Но не может же быть язычеством то, о чем толкует здесь Полициано, я, наверно, плохо понимаю, но ведь и святой отец Иннокентий — платоник, и он с величайшими почестями принимал Полициано в Ватикане…
Звук лютни. За поворотом сидел на траве лютнист Кардиери, развлекая своей песней прохаживающегося правителя. Полициано повел Медичи к работе Микеланджело, рассказывая о ней по дороге. Но Лоренцо, глядя на "Фавна", сказал:
— Это не антично, Полициано, но это прекрасно, Микеланджело. Античные фавны не так смеются. В улыбке этих проказливых полубогов всегда была искра беспечности, жарчайшей любви к жизни, много страсти и, пожалуй, частица одиночества, — ведь фавны не всегда бегали стадами. А твой не смеется, твой насмехается. Твой не живет радостью минуты, твой, по-моему, не сумел бы ни подготовить наслаждение, ни испытать его. Почему этот осклабленный рот? Не забывай и того, что фавны были уже немолодыми полубогами, а кто стар, у того — не все зубы… Но работа хорошая, отличная, блестящая. Маэстро Бертольдо обрадуется. Ты же, милый Микеланджело, в награду будешь отныне каждый день есть за нашим столом, а Полициано посвятит тебя в божественный платонизм. Кроме того, получишь от меня новый плащ. И… приведи ко мне своего отца!
В это мгновенье Микеланджело схватил резец и, на глазах у князя и Полициано, сильно ударил по фавновым губам.
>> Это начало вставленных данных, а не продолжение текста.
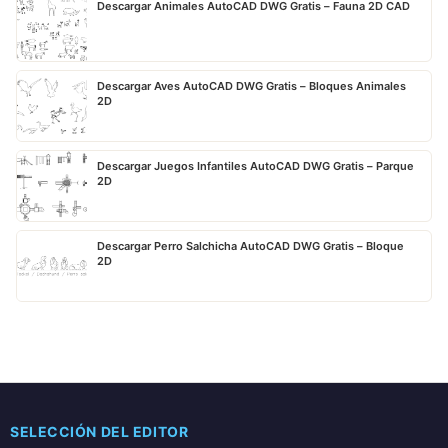
Descargar Animales AutoCAD DWG Gratis – Fauna 2D CAD
Descargar Aves AutoCAD DWG Gratis – Bloques Animales
2D
Descargar Juegos Infantiles AutoCAD DWG Gratis – Parque
2D
Descargar Perro Salchicha AutoCAD DWG Gratis – Bloque
2D
SELECCIÓN DEL EDITOR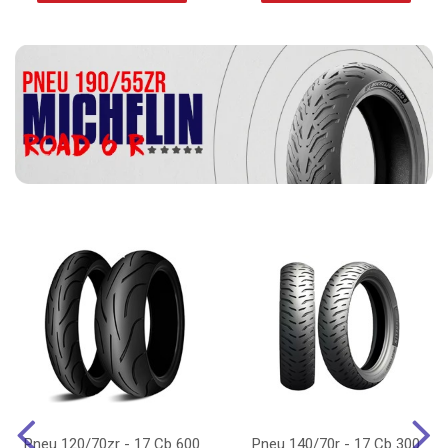
Pneu 120/70zr - 17 Cb 600
Pneu 140/70r - 17 Cb 300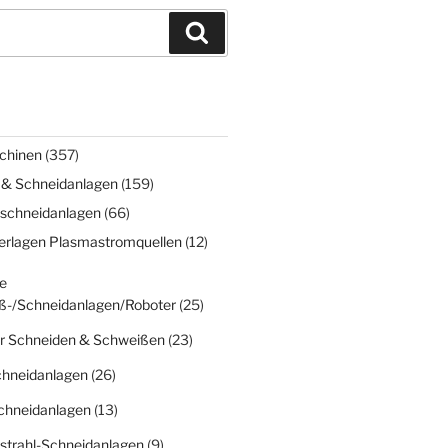
Suchen
chinen
(357)
 & Schneidanlagen
(159)
schneidanlagen
(66)
erlagen Plasmastromquellen
(12)
e
ß-/Schneidanlagen/Roboter
(25)
r Schneiden & Schweißen
(23)
chneidanlagen
(26)
chneidanlagen
(13)
strahl-Schneidanlagen
(9)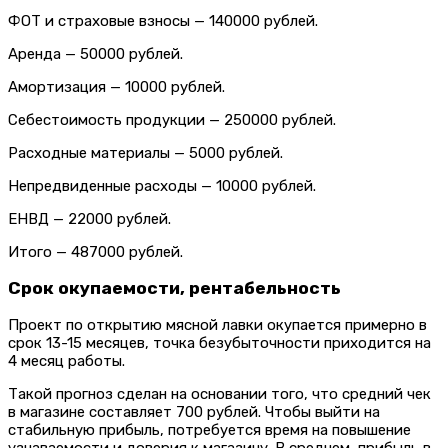
ФОТ и страховые взносы — 140000 рублей.
Аренда — 50000 рублей.
Амортизация — 10000 рублей.
Себестоимость продукции — 250000 рублей.
Расходные материалы — 5000 рублей.
Непредвиденные расходы — 10000 рублей.
ЕНВД — 22000 рублей.
Итого — 487000 рублей.
Срок окупаемости, рентабельность
Проект по открытию мясной лавки окупается примерно в
срок 13-15 месяцев, точка безубыточности приходится на
4 месяц работы.
Такой прогноз сделан на основании того, что средний чек
в магазине составляет 700 рублей. Чтобы выйти на
стабильную прибыль, потребуется время на повышение
узнаваемости и доверия к магазину. В среднем, прибыль в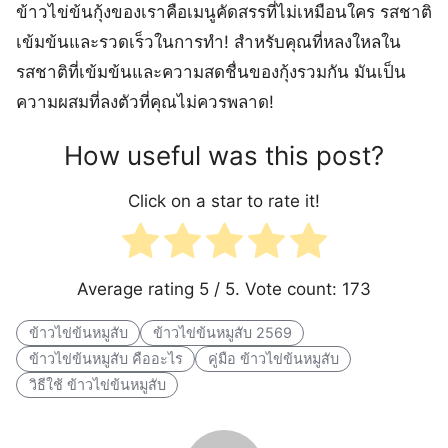
ข้าวไข่ข้นกุ้งของเราคือเมนูคัดสรรที่ไม่เหมือนใคร รสชาติ
เข้มข้นและรวดเร็วในการทำ! สำหรับคุณที่หลงใหลใน
รสชาติที่เข้มข้นและความสดชื่นของกุ้งรวมกัน มันเป็น
ความผสมที่ลงตัวที่คุณไม่ควรพลาด!
How useful was this post?
Click on a star to rate it!
Average rating
5
/ 5. Vote count:
173
ข้าวไข่ข้นหมูสับ
ข้าวไข่ข้นหมูสับ 2569
ข้าวไข่ข้นหมูสับ คืออะไร
คู่มือ ข้าวไข่ข้นหมูสับ
วิธีใช้ ข้าวไข่ข้นหมูสับ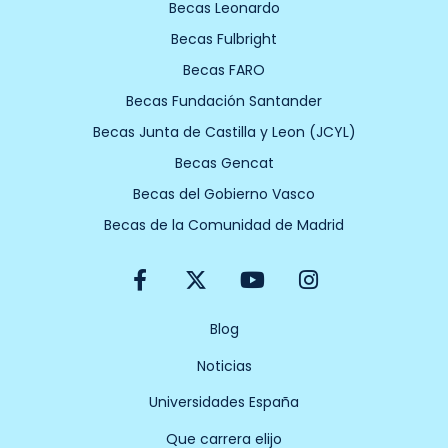
Becas Leonardo
Becas Fulbright
Becas FARO
Becas Fundación Santander
Becas Junta de Castilla y Leon (JCYL)
Becas Gencat
Becas del Gobierno Vasco
Becas de la Comunidad de Madrid
F
X
Y
I
a
-
o
n
c
t
u
s
e
w
t
t
Blog
b
i
u
a
Noticias
o
t
b
g
o
t
e
r
Universidades España
k
e
a
-
r
m
Que carrera elijo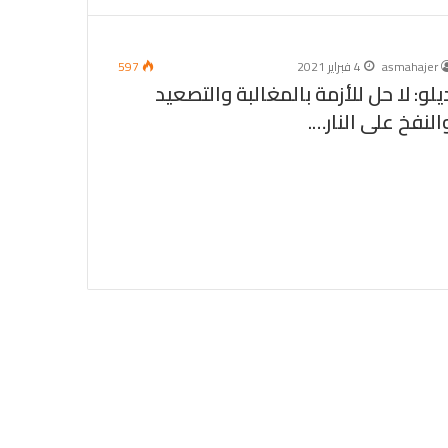
asmahajer
4 فبراير 2021
597
يلو: لا حل للأزمة بالمغالبة والتصعيد
النفخ على النار….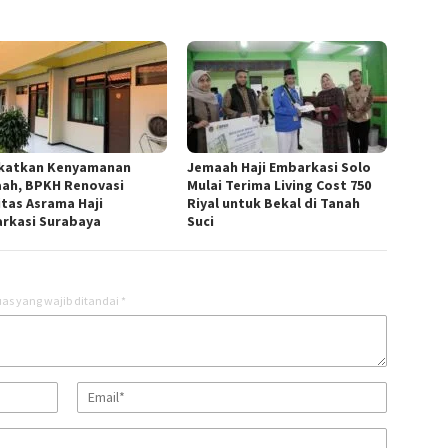
katkan Kenyamanan
Jemaah Haji Embarkasi Solo
ah, BPKH Renovasi
Mulai Terima Living Cost 750
itas Asrama Haji
Riyal untuk Bekal di Tanah
rkasi Surabaya
Suci
as yang wajib ditandai
*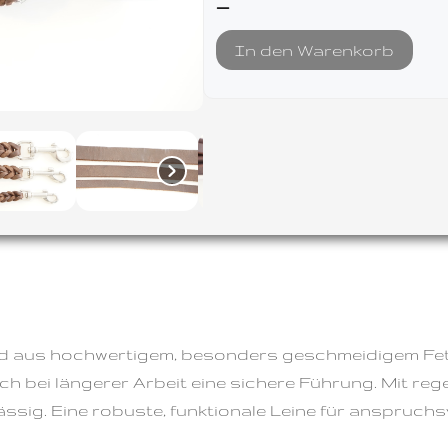
—
In den Warenkorb
ird aus hochwertigem, besonders geschmeidigem Fettl
 bei längerer Arbeit eine sichere Führung. Mit regel
ässig. Eine robuste, funktionale Leine für anspruchs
Зазияла дыра. Старый полубог лишился нескольких зубов. Фавнова насмешливая улыбка изменилась. Он перестал насмехаться, перед тем как вонзить зубы в мясо. Он взглянул на мир, как старик. Если бы он сейчас заговорил, было бы уже не страшно, а смешно и любопытно послушать: отдельные слоги шипели бы между деснами, некоторые слова не произнеслись бы, а просвистели. И насмешливая улыбка стала похожа на ухмылку флорентийского купца, у которого пропала либо жена, либо деньги.